Keegan Jones will spend some of his spare time offering law advice to whānau in need. Photo / Michael Cunningham
A young Whangārei lawyer with a passion for helping his iwi has created a free legal clinic alongside Ngāti Hine Health Trust and 155 Whare Āwhina.
Keegan Jones (Ngāti Hine, Ngāti Porou) studied a double degree in commerce and law at the University of Canterbury. He spent his university years as part of Te Pūtāiki (the Māori Law Students’ Association), eventually becoming president, alongside spending his final years as a tutor to first and second-year ākonga [students].
He also worked as an adviser for Te Puni Kōkiri/The Ministry of Māori Development before landing his job at WRMK lawyers, working in business law.
It was here that the 24-year-old discovered he still wanted to give something back to his community.
“I knew I wanted to work within kaupapa Māori,” he said, “and help in whatever way I could, but I didn’t know how best to achieve that.”
“I went okay, I’ve got the skills. I’ve studied for five years to get this degree – what am I actually doing to help people?”
Jones saw a significant gap in Te Tai Tokerau for informal legal help. He then liaised with the CEO of Ngāti Hine Health Trust and, at a hui, decided to go ahead with the initiative.
“They do an amazing job in terms of their social service providing,” Jones said.
The first clinic will be on March 1, 2023, with the launch taking place on February 28.
While the clinic will be available to the entire community, Jones said providing the clinics under the Ngāti Hine umbrella will achieve “greater outreach to whānau that need it most”.
He said the clinics will create a welcoming environment where questions can be answered and referrals can be made for those who are struggling to navigate the complex legal system.

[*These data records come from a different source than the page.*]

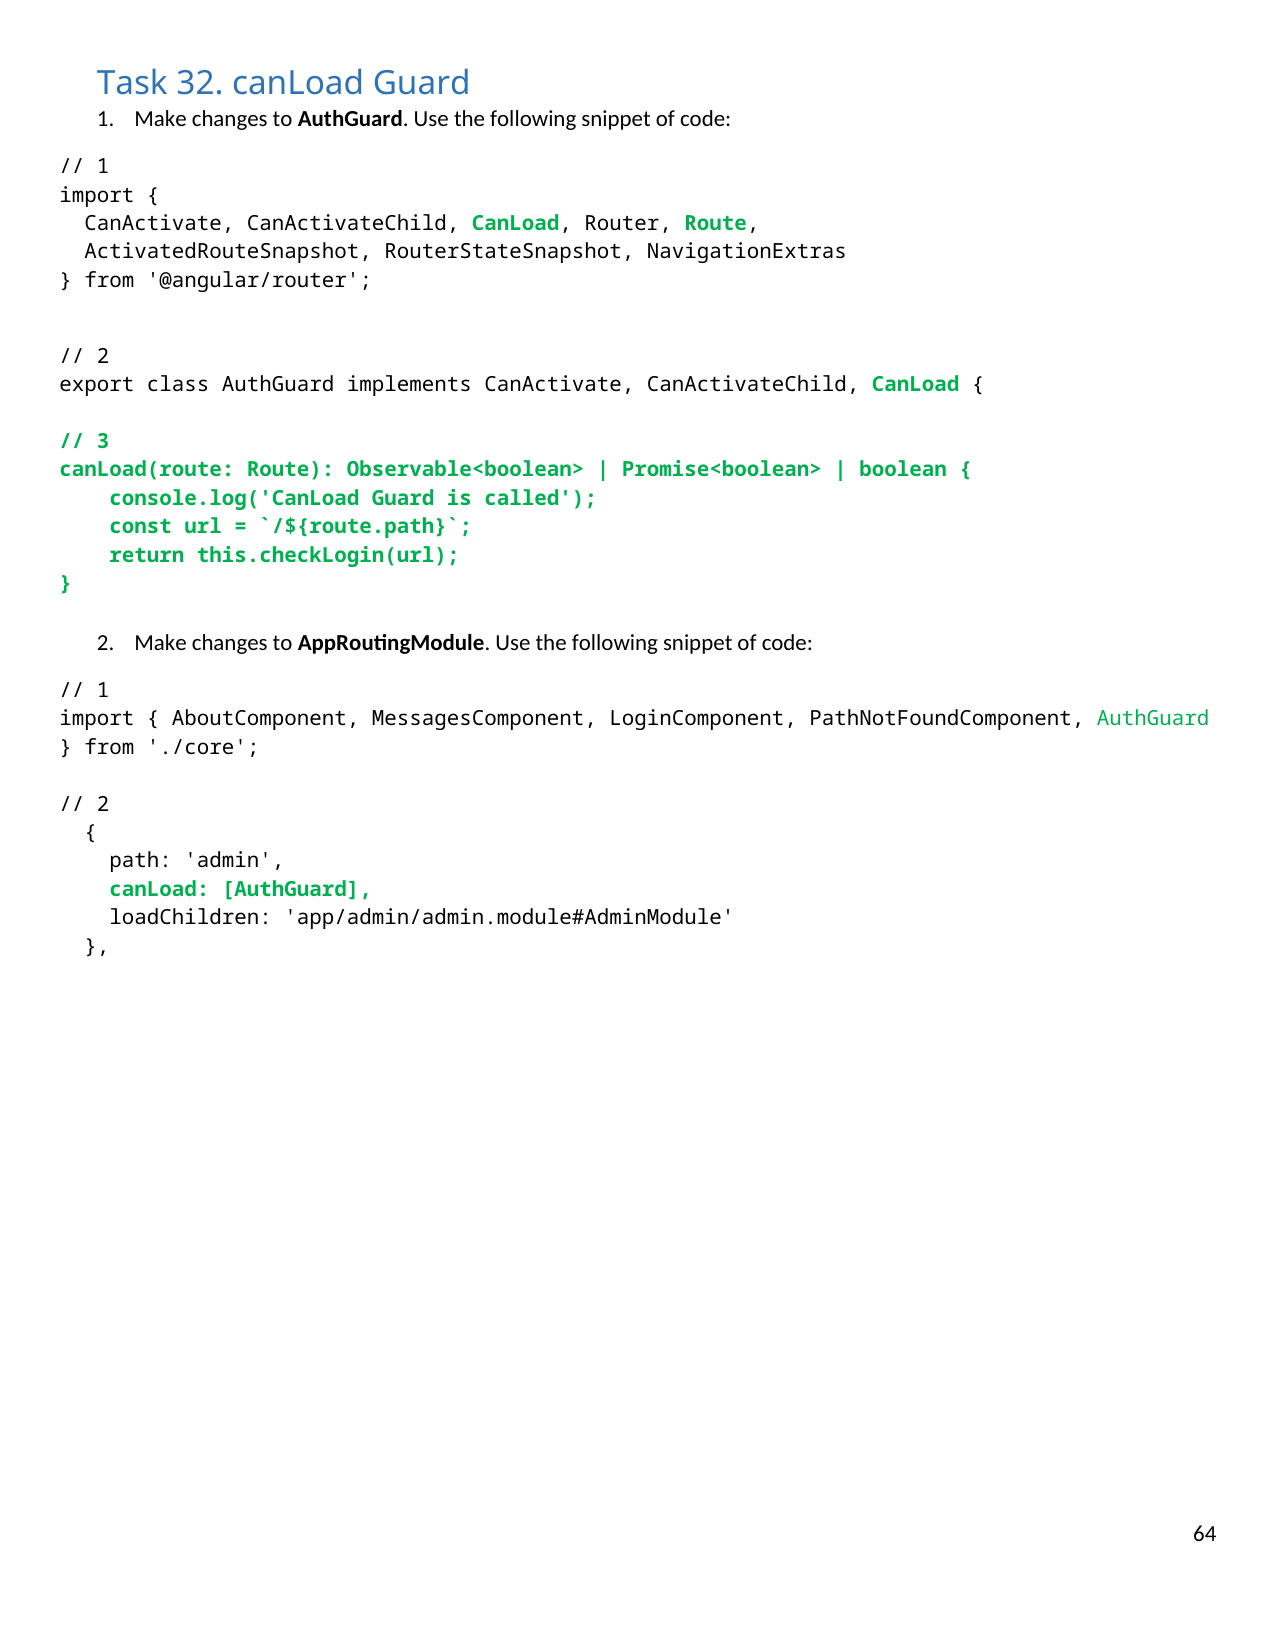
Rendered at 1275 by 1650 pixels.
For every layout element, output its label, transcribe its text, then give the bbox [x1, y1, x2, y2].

text // 2 [59, 789, 1216, 817]
text } from '@angular/router'; [59, 265, 1216, 293]
list Make changes to AppRoutingModule. Use the following snippet of code: [97, 628, 1216, 656]
text path: 'admin', [59, 846, 1216, 874]
text import { AboutComponent, MessagesComponent, LoginComponent, PathNotFoundComponent, AuthGuard } from './core'; [59, 703, 1216, 760]
text import { [59, 180, 1216, 208]
text return this.checkLogin(url); [59, 540, 1216, 568]
text CanActivate, CanActivateChild, CanLoad, Router, Route, [59, 208, 1216, 237]
text Task 32. canLoad Guard [97, 59, 1216, 104]
text // 2 [59, 341, 1216, 369]
text // 3 [59, 426, 1216, 454]
text console.log('CanLoad Guard is called'); [59, 483, 1216, 511]
text canLoad: [AuthGuard], [59, 874, 1216, 902]
list Make changes to AuthGuard. Use the following snippet of code: [97, 104, 1216, 132]
text const url = `/${route.path}`; [59, 511, 1216, 540]
text { [59, 817, 1216, 846]
text export class AuthGuard implements CanActivate, CanActivateChild, CanLoad { [59, 369, 1216, 398]
text }, [59, 931, 1216, 959]
text } [59, 568, 1216, 597]
text // 1 [59, 675, 1216, 703]
text canLoad(route: Route): Observable<boolean> | Promise<boolean> | boolean { [59, 454, 1216, 483]
text ActivatedRouteSnapshot, RouterStateSnapshot, NavigationExtras [59, 237, 1216, 265]
text loadChildren: 'app/admin/admin.module#AdminModule' [59, 902, 1216, 931]
text // 1 [59, 151, 1216, 180]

“I just want to be a real person,” he said. “I don’t want to be someone that’s scary.”
He said a giving few hours a fortnight to help others is a no-brainer.
“I could be sitting down watching a show on Netflix, whereas I could literally have a life-changing hui or meeting with a family that could be a decider of whether or not they take the right legal course.”
Jones spent many of his childhood years in Northland, first living in Russell, before moving to the remote Karikari Peninsula in the Far North.
He said it was while living in the small community where “you have to know everyone” that he started to connect with his own whakapapa.
“When we went to a tangi or a pōwhiri, [my family and I] felt like it was part of us,” he said. “It felt like home.”
With parents in hospitality, Jones spent many of his younger years serving others, which is where much of his appreciation for helping and serving others grew.
“I want to do a service and a job that does that, because that’s when I feel most fulfilled,” he said.